# I hit a deer with the GTO!!



## nitrorocket (Aug 25, 2008)

I was coming home from work and hit a deer on the highway. 

Also, if anyone has a line on parts, I need some!!! Lol... (I have cash), Lol.

If anyone has parts to help the cause let me know... This all was destroyed:

(1) PBM drivers fender 
(1) PBM drivers mirror
(1) Drivers headlight 
(1) PBM front bumper 
(1) PBM hood (04-06 doesnt matter) 
(1) set of grills 
(1) radiator cover 
(1) 2006 radiator


----------



## snide (Dec 28, 2004)

Major suckage. :-(


----------



## alsgto04 (Nov 21, 2007)

Thats really messed up.


----------



## bwiest (Nov 30, 2008)

That's awful.

Kinda Ironic that atleast my page the advertisement at the bottom is about supplementing deer.


----------



## Northface75 (Mar 30, 2009)

whew, I was really terrified when I scrolled down the pics it would be a classic gto..

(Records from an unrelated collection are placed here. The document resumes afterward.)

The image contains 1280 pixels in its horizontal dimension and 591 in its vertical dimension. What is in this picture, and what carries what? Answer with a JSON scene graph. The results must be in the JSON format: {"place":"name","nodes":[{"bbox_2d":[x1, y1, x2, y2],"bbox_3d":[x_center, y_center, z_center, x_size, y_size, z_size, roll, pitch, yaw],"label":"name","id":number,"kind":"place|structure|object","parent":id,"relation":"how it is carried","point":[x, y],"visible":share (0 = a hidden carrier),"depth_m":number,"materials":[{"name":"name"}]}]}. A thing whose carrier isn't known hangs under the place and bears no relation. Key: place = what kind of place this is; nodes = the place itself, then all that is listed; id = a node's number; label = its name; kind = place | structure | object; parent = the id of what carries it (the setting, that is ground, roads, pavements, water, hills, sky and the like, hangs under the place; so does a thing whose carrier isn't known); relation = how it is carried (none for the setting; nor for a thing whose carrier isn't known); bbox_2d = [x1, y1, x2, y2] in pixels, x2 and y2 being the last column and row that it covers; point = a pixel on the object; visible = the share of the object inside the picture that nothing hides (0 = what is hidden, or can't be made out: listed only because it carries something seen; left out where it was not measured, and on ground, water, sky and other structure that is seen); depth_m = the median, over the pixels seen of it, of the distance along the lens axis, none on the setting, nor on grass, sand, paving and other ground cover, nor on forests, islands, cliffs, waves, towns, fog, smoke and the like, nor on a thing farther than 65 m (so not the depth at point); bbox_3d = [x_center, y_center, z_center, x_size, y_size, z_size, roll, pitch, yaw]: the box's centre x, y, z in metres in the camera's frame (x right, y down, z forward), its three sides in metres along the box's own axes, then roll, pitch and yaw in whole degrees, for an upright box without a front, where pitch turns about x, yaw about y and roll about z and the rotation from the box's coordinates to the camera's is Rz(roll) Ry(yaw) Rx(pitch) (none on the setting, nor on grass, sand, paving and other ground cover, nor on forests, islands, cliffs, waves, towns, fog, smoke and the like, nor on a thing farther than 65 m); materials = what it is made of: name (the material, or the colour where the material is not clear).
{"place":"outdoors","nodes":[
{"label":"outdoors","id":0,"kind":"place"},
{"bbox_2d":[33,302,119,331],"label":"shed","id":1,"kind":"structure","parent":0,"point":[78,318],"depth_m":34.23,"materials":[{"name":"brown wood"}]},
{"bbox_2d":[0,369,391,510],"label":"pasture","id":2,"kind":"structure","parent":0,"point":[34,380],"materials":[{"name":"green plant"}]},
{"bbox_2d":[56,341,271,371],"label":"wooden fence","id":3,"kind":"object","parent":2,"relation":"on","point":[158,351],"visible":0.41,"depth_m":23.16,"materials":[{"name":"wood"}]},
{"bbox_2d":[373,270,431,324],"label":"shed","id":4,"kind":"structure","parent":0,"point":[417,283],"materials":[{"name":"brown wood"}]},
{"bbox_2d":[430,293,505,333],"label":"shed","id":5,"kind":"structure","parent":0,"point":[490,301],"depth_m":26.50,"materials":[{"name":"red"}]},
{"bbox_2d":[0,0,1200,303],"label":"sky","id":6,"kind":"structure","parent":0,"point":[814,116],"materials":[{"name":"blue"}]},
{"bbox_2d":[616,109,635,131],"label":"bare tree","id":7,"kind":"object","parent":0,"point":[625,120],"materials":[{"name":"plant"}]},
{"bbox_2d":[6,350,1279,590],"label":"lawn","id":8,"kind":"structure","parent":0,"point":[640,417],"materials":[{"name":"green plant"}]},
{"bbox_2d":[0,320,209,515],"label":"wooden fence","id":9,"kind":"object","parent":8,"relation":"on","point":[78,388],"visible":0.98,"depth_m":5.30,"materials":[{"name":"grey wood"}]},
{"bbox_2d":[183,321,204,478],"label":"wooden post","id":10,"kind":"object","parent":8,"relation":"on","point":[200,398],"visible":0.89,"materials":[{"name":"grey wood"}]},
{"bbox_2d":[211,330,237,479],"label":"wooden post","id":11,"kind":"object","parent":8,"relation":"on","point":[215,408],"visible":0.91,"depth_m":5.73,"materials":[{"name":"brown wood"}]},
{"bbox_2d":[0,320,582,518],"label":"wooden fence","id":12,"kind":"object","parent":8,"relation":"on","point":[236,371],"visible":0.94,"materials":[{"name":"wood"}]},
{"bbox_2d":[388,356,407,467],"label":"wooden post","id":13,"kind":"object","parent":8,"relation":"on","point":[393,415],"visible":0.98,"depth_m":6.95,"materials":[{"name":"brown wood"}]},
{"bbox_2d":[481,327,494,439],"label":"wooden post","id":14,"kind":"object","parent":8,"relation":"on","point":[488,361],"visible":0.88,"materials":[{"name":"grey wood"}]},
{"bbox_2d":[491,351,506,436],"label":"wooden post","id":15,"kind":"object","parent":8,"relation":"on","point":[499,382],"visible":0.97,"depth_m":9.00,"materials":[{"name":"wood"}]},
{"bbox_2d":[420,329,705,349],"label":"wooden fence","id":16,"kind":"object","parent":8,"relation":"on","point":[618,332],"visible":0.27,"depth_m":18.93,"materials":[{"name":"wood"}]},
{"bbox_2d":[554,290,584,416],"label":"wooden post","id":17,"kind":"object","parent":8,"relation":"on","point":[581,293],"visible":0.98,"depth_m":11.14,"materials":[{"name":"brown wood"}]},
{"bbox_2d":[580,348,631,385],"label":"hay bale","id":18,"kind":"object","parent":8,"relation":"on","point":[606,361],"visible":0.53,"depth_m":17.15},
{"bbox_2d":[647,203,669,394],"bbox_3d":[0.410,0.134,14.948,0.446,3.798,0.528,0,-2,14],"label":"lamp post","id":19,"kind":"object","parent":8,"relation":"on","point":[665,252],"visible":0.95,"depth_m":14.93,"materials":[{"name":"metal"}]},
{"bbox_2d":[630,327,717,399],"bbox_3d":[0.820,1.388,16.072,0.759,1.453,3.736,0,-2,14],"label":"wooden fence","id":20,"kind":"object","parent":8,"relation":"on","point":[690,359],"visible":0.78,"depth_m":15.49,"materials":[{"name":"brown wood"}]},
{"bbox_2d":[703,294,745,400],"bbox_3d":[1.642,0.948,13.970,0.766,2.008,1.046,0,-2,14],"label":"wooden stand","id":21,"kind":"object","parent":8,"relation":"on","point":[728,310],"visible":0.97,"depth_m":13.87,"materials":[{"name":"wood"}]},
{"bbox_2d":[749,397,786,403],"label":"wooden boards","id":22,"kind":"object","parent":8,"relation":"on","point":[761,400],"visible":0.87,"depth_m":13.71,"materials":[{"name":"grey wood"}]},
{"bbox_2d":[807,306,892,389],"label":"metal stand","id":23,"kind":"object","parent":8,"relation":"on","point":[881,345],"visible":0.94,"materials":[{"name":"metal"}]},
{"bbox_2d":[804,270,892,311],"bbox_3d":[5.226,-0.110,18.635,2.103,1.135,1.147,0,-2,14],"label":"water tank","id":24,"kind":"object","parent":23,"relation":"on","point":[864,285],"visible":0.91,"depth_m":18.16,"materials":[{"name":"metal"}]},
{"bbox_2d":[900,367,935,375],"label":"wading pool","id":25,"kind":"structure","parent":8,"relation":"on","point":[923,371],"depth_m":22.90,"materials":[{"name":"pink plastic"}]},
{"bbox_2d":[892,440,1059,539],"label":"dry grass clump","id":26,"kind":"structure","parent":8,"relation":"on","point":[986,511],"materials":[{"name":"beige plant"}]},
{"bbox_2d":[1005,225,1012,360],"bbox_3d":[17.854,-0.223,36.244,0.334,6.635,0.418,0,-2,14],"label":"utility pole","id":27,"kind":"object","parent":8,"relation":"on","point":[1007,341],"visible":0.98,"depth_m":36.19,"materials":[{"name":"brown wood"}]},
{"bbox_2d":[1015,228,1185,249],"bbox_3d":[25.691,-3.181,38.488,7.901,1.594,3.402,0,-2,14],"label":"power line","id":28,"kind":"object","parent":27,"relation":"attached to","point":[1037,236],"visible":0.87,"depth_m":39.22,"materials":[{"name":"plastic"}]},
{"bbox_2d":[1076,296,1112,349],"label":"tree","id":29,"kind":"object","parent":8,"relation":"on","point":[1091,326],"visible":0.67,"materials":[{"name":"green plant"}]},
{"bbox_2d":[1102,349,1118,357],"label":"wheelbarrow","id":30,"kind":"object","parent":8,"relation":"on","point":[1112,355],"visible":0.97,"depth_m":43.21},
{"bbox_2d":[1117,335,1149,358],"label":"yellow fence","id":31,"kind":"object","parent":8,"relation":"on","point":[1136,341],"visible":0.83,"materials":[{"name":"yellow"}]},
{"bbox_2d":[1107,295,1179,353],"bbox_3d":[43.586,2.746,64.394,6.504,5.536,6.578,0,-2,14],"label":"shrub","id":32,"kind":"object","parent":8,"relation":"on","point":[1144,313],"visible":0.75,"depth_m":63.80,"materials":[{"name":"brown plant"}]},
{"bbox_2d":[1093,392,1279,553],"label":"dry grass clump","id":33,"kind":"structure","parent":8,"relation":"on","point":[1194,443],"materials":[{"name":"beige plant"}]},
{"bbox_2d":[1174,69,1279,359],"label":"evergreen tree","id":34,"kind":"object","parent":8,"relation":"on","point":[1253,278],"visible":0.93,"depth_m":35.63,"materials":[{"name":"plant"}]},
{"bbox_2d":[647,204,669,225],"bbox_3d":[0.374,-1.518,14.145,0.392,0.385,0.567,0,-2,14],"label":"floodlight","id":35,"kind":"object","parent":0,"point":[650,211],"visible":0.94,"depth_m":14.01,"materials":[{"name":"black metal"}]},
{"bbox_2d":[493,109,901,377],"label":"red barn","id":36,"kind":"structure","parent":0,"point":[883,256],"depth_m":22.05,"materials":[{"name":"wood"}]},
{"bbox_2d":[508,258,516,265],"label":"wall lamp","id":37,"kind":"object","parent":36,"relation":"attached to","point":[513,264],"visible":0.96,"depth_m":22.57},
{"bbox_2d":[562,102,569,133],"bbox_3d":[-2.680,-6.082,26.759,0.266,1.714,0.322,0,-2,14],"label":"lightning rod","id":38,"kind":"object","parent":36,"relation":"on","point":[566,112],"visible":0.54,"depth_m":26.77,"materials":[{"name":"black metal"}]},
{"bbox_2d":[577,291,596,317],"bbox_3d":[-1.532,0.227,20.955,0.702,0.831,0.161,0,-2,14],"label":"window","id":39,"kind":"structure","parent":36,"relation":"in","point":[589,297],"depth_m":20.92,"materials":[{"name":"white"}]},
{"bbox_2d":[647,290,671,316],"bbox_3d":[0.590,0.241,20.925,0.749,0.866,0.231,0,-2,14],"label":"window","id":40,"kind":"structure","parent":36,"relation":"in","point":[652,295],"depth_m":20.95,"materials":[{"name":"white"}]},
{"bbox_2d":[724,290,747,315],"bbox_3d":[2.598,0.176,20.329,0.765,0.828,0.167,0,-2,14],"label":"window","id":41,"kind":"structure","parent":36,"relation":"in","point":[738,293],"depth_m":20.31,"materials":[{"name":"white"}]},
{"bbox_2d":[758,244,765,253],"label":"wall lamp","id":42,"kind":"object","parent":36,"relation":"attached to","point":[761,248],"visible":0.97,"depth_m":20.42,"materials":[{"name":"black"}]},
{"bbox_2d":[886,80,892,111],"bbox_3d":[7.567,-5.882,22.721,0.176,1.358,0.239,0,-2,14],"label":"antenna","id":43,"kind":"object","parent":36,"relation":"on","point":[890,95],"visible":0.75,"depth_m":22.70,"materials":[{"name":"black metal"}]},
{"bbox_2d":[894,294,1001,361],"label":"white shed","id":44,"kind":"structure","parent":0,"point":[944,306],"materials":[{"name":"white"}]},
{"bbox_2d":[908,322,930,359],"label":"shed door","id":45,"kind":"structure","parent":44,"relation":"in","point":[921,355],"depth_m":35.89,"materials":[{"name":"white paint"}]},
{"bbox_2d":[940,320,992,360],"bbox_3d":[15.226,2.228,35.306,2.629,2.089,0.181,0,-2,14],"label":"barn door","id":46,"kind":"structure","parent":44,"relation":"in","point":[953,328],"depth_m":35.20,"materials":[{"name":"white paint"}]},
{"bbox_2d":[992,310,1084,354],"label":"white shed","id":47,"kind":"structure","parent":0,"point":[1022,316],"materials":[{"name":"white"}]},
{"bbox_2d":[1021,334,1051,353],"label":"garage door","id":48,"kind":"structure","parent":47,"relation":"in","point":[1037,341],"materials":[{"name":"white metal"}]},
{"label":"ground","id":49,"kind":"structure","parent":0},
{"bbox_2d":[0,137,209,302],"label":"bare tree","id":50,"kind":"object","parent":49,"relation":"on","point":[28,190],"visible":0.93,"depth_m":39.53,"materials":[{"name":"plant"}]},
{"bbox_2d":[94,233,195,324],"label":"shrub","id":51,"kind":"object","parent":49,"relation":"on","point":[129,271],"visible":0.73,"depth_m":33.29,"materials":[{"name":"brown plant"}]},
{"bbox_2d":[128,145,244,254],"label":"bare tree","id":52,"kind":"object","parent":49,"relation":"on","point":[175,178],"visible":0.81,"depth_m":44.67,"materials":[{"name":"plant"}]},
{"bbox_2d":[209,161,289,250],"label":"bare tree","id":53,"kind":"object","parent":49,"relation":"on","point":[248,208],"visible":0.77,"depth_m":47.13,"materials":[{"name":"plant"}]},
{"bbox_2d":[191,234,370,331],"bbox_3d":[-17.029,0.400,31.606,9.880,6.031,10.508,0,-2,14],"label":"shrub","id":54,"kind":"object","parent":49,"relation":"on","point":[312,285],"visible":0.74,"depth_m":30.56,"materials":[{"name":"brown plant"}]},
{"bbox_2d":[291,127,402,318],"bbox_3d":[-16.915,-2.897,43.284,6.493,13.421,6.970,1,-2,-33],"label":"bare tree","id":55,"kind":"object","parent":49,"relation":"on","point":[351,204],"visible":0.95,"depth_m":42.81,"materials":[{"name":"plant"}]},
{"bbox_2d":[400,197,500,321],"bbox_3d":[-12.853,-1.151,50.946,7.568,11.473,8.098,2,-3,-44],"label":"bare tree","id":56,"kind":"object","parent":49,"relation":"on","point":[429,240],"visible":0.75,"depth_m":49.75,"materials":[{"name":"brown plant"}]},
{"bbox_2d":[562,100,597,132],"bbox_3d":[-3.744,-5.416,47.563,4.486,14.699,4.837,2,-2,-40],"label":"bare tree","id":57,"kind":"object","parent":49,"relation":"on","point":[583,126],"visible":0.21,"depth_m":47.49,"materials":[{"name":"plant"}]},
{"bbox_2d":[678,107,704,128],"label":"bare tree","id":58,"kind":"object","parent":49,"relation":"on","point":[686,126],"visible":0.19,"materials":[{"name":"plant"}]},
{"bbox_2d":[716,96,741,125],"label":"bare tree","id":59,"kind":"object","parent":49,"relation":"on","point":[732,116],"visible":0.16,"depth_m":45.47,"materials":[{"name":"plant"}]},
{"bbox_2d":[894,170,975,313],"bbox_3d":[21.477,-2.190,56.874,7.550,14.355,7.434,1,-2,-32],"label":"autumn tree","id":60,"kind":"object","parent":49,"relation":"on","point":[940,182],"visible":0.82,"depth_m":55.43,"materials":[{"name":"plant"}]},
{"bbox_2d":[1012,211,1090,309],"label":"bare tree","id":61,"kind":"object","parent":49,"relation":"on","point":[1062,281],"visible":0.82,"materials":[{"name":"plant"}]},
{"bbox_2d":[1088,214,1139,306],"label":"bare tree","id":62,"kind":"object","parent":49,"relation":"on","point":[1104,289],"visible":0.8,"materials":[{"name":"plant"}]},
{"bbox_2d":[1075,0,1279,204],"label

dont get me wrong, this sucks, but it would suck so much more if it was, say, a 68!


----------



## TinMan (Mar 10, 2009)

I nailed my first deer last year... thought I'd never hit one... (would see it coming, and avoid it after 32 years of driving)... I had no chance... Just aimed in between 2 of them... Damage to my car was about the same (not a Goat)... Freaking sad Bro. Freaking sad....


----------



## Tri-Power (Jan 10, 2008)

damn! that sucks, but atleast the deer didn't end up in your lap. my dad hit one that came through the windshield, he was picking ticks off of himself all night. Good luck finding the parts, that's a nice car.


----------



## muscleT (Dec 20, 2006)

Insurance will not cover it? 

Try Ebay for the parts and look into the Australian Ebay as well.


----------



## GTO JUDGE (May 14, 2005)

Why wouldn't insurance cover it? It ought to.


----------



## drake0707 (Mar 25, 2009)

i cried a little..


----------



## Str8evl (Feb 13, 2008)

your comprehensive insurance should cover that no problem. i hit a deer with my old cobra a few years back. no questions asked fixed in a week.


----------



## vance_pounders (Dec 31, 2008)

I hit a deer a while back, it only knocked off my mirror. You're lucky it didn't go through the windshield. 
By the way nice corvette rims.


----------



## nitrorocket (Aug 25, 2008)

Insurance is covering it, I am doing the repair myslef...

Thanks guys...


----------



## Too Many Projects (Nov 15, 2008)

nitrorocket said:


> Insurance is covering it, I am doing the repair myslef...
> 
> Thanks guys...


Just go to your local dealer and buy what you need. By the time you scrounge up used and possibly slightly damaged parts and pay shipping, you'll be in the same place monetarily.


----------



## EEZ GOAT (Jul 9, 2005)

dang sorry for your lost (of driving) i pray for a full recov and get back out there


----------



## hawkgto (Oct 21, 2009)

i have bumper cover in primer and hood call 419 234-4040


----------



## GTO JUDGE (May 14, 2005)

hawkgto said:


> i have bumper cover in primer and hood call 419 234-4040


I would think that after 7 months, the car has been repaired? 

If you want to unload the bumper I'd suggest putting it in the for sale section with PICTURES and a price.


----------



## phantom0670 (Oct 15, 2009)

damn this thread is old...I was going to ask for a side shot with those vette wheels.

Nitro- if you're around how about some repaired pics and a nice side shot?:cool


----------